At the heart of one experiment to halt the cycle of poverty here is Little Earth of United Tribes, a sprawling 212-apartment complex, the nation’s only public housing project that gives American Indians preference. It offers a wide array of social services, from empowerment counselors and bike rentals to couples’ therapy and a teen center that offers homework help, computers and board games. Houses are being built next to the complex to promote homeownership.

The typical resident is a single mother. The unemployment rate, more than 65 percent, is only marginally better than at impoverished reservations like Pine Ridge in South Dakota.

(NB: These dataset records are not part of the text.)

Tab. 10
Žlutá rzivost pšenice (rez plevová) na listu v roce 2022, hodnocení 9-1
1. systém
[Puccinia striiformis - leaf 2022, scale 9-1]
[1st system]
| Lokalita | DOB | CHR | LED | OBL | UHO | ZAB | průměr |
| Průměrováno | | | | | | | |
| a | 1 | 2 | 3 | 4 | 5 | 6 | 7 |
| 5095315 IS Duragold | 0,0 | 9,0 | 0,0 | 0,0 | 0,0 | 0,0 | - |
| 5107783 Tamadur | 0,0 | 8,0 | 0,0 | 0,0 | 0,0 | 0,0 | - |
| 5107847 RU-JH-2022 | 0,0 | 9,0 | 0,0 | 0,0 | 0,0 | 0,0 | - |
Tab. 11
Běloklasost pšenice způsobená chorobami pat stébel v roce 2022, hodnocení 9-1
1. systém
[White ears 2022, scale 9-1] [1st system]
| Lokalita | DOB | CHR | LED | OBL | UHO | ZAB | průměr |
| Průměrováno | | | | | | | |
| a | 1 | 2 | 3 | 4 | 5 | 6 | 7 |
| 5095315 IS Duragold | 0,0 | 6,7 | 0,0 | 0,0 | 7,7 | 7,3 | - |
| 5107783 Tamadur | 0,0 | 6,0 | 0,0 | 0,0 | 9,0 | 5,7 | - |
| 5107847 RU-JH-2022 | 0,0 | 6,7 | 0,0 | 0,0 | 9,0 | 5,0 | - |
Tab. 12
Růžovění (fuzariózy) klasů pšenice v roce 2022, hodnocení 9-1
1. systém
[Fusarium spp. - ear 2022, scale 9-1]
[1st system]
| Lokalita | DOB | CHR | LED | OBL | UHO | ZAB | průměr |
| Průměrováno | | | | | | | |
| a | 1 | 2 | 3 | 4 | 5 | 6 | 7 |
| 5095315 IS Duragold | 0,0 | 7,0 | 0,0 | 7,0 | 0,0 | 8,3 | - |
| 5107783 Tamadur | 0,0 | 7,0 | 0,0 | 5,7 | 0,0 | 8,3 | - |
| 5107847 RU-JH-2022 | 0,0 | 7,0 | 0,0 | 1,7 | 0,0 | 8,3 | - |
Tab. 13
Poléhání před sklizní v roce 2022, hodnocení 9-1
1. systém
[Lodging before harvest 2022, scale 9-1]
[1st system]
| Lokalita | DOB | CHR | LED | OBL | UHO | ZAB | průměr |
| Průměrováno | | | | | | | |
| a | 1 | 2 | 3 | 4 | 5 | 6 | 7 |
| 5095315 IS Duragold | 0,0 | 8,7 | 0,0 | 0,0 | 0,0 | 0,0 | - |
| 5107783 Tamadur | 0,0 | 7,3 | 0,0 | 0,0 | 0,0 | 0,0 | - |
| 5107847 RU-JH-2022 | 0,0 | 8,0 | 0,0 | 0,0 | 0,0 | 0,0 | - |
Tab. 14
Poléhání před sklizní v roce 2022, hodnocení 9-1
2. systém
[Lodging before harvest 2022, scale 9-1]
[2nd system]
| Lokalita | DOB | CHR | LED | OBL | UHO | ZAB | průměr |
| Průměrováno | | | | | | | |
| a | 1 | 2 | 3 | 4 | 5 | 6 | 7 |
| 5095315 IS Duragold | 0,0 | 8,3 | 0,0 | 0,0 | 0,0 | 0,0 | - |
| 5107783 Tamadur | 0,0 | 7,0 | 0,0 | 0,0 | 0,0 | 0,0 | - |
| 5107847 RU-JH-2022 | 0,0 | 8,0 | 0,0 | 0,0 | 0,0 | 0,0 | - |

Bill Ziegler, the housing project’s president and chief executive officer, said he came to Minneapolis from the Lower Brule reservation in South Dakota in 2004 with a wife and five young children. Within the first six months in the project, he said, there were five gang homicides, and from 2005 to 2007, only three students graduated from high school, a rate of about 5 percent.

During a community forum in 2007, he asked to see the hands of parents who believed that their children would graduate from high school. He said no one raised their hand. “We expect boys to join gangs, girls to get pregnant,” he said. “I told them, ‘Our kids are doing what they’re expected to do.’ ” His solution has been to offer programs that are widely used by residents and to install nearly two dozen security cameras around the complex, hire off-duty police officers and evict individuals who have committed crimes or other offenses.

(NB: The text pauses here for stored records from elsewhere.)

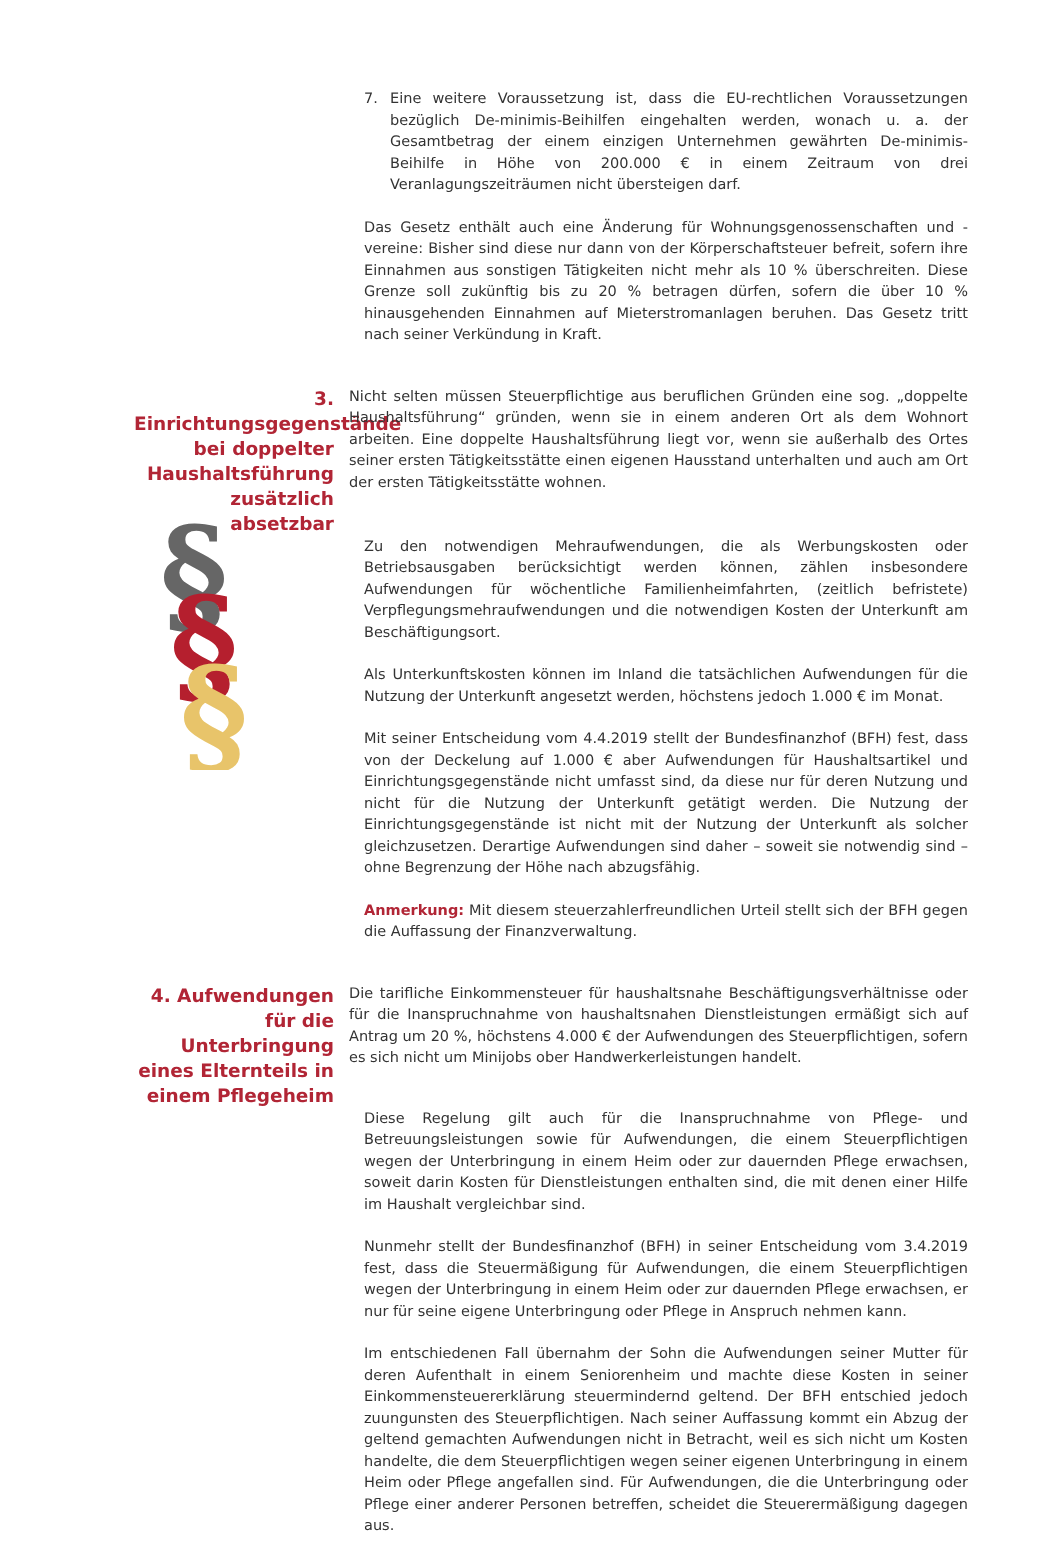7. Eine weitere Voraussetzung ist, dass die EU-rechtlichen Voraussetzungen bezüglich De-minimis-Beihilfen eingehalten werden, wonach u. a. der Gesamtbetrag der einem einzigen Unternehmen gewährten De-minimis-Beihilfe in Höhe von 200.000 € in einem Zeitraum von drei Veranlagungszeiträumen nicht übersteigen darf.
Das Gesetz enthält auch eine Änderung für Wohnungsgenossenschaften und -vereine: Bisher sind diese nur dann von der Körperschaftsteuer befreit, sofern ihre Einnahmen aus sonstigen Tätigkeiten nicht mehr als 10 % überschreiten. Diese Grenze soll zukünftig bis zu 20 % betragen dürfen, sofern die über 10 % hinausgehenden Einnahmen auf Mieterstromanlagen beruhen. Das Gesetz tritt nach seiner Verkündung in Kraft.
3. Einrichtungsgegenstände bei doppelter Haushaltsführung zusätzlich absetzbar
Nicht selten müssen Steuerpflichtige aus beruflichen Gründen eine sog. „doppelte Haushaltsführung“ gründen, wenn sie in einem anderen Ort als dem Wohnort arbeiten. Eine doppelte Haushaltsführung liegt vor, wenn sie außerhalb des Ortes seiner ersten Tätigkeitsstätte einen eigenen Hausstand unterhalten und auch am Ort der ersten Tätigkeitsstätte wohnen.
Zu den notwendigen Mehraufwendungen, die als Werbungskosten oder Betriebsausgaben berücksichtigt werden können, zählen insbesondere Aufwendungen für wöchentliche Familienheimfahrten, (zeitlich befristete) Verpflegungsmehraufwendungen und die notwendigen Kosten der Unterkunft am Beschäftigungsort.
Als Unterkunftskosten können im Inland die tatsächlichen Aufwendungen für die Nutzung der Unterkunft angesetzt werden, höchstens jedoch 1.000 € im Monat.
Mit seiner Entscheidung vom 4.4.2019 stellt der Bundesfinanzhof (BFH) fest, dass von der Deckelung auf 1.000 € aber Aufwendungen für Haushaltsartikel und Einrichtungsgegenstände nicht umfasst sind, da diese nur für deren Nutzung und nicht für die Nutzung der Unterkunft getätigt werden. Die Nutzung der Einrichtungsgegenstände ist nicht mit der Nutzung der Unterkunft als solcher gleichzusetzen. Derartige Aufwendungen sind daher – soweit sie notwendig sind – ohne Begrenzung der Höhe nach abzugsfähig.
Anmerkung: Mit diesem steuerzahlerfreundlichen Urteil stellt sich der BFH gegen die Auffassung der Finanzverwaltung.
4. Aufwendungen für die Unterbringung eines Elternteils in einem Pflegeheim
Die tarifliche Einkommensteuer für haushaltsnahe Beschäftigungsverhältnisse oder für die Inanspruchnahme von haushaltsnahen Dienstleistungen ermäßigt sich auf Antrag um 20 %, höchstens 4.000 € der Aufwendungen des Steuerpflichtigen, sofern es sich nicht um Minijobs ober Handwerkerleistungen handelt.
Diese Regelung gilt auch für die Inanspruchnahme von Pflege- und Betreuungsleistungen sowie für Aufwendungen, die einem Steuerpflichtigen wegen der Unterbringung in einem Heim oder zur dauernden Pflege erwachsen, soweit darin Kosten für Dienstleistungen enthalten sind, die mit denen einer Hilfe im Haushalt vergleichbar sind.
Nunmehr stellt der Bundesfinanzhof (BFH) in seiner Entscheidung vom 3.4.2019 fest, dass die Steuermäßigung für Aufwendungen, die einem Steuerpflichtigen wegen der Unterbringung in einem Heim oder zur dauernden Pflege erwachsen, er nur für seine eigene Unterbringung oder Pflege in Anspruch nehmen kann.
Im entschiedenen Fall übernahm der Sohn die Aufwendungen seiner Mutter für deren Aufenthalt in einem Seniorenheim und machte diese Kosten in seiner Einkommensteuererklärung steuermindernd geltend. Der BFH entschied jedoch zuungunsten des Steuerpflichtigen. Nach seiner Auffassung kommt ein Abzug der geltend gemachten Aufwendungen nicht in Betracht, weil es sich nicht um Kosten handelte, die dem Steuerpflichtigen wegen seiner eigenen Unterbringung in einem Heim oder Pflege angefallen sind. Für Aufwendungen, die die Unterbringung oder Pflege einer anderer Personen betreffen, scheidet die Steuerermäßigung dagegen aus.
§
§
§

Mr. Ziegler said the board was moving toward a requirement that every resident have a job, be enrolled in school at least part time or serve as a volunteer. Though unemployment remains high, he said, the complex now has more than 120 volunteers.

“When we’re talking about change, we’re not hunting vampires — there’s no silver bullet,” Mr. Ziegler said. “It’s like the Lakota hunters bringing down a buffalo. It wasn’t one shot. It was a series of arrows that led to success. And it’s going to take a series of arrows to bring down the beast.”